Requirement >> Count the lines in the entries that contain the word "обогрева", matching case exactly. Reply with the number only.
Start of Block
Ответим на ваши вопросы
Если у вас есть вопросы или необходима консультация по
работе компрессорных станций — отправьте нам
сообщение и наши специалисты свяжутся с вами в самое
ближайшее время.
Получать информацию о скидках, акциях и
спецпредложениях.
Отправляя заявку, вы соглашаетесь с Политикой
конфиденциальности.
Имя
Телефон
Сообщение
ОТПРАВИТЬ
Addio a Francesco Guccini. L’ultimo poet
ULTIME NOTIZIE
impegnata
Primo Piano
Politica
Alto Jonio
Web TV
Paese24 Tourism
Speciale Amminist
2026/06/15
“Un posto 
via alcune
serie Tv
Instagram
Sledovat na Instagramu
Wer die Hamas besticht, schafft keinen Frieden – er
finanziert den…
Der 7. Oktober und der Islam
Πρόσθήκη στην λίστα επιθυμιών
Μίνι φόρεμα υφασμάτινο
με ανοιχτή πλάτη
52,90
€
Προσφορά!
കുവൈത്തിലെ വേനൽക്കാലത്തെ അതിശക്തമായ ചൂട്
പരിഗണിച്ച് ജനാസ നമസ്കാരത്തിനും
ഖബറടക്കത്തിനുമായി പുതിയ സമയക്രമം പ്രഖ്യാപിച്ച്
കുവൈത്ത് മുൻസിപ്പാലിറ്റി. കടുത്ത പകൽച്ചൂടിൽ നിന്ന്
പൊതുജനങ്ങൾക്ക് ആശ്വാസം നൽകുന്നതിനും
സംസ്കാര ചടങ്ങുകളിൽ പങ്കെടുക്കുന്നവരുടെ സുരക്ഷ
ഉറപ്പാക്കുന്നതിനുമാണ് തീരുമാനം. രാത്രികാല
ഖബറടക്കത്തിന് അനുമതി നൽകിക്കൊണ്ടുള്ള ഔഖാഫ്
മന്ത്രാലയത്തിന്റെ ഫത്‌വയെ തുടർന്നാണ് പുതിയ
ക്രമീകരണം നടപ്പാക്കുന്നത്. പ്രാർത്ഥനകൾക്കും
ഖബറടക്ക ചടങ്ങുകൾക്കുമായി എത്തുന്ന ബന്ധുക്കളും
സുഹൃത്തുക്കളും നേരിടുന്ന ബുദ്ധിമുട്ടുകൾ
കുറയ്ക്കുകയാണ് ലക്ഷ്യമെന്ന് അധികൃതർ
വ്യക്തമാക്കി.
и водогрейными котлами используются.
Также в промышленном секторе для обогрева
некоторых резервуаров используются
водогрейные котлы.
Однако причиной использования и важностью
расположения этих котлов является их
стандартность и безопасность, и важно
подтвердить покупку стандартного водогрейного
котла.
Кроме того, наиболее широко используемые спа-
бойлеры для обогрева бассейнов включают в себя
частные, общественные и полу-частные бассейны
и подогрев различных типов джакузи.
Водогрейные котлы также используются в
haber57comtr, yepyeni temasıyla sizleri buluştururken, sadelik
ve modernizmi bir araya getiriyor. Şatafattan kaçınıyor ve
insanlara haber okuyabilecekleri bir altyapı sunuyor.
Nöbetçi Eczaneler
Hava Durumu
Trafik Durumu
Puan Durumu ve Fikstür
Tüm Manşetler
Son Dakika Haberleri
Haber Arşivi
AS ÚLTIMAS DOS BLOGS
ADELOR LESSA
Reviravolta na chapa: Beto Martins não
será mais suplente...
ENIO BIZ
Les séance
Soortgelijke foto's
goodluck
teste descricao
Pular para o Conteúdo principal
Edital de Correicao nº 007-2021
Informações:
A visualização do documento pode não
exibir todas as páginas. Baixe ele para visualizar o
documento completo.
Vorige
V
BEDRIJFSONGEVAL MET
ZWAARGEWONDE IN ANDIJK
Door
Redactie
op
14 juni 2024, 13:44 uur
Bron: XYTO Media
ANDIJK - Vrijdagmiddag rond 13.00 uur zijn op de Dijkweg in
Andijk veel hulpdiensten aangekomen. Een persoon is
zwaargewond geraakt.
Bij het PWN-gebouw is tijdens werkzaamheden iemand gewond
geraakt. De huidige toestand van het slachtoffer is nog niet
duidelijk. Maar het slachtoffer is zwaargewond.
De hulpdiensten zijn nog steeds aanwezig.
End of Block
Task answer >> 2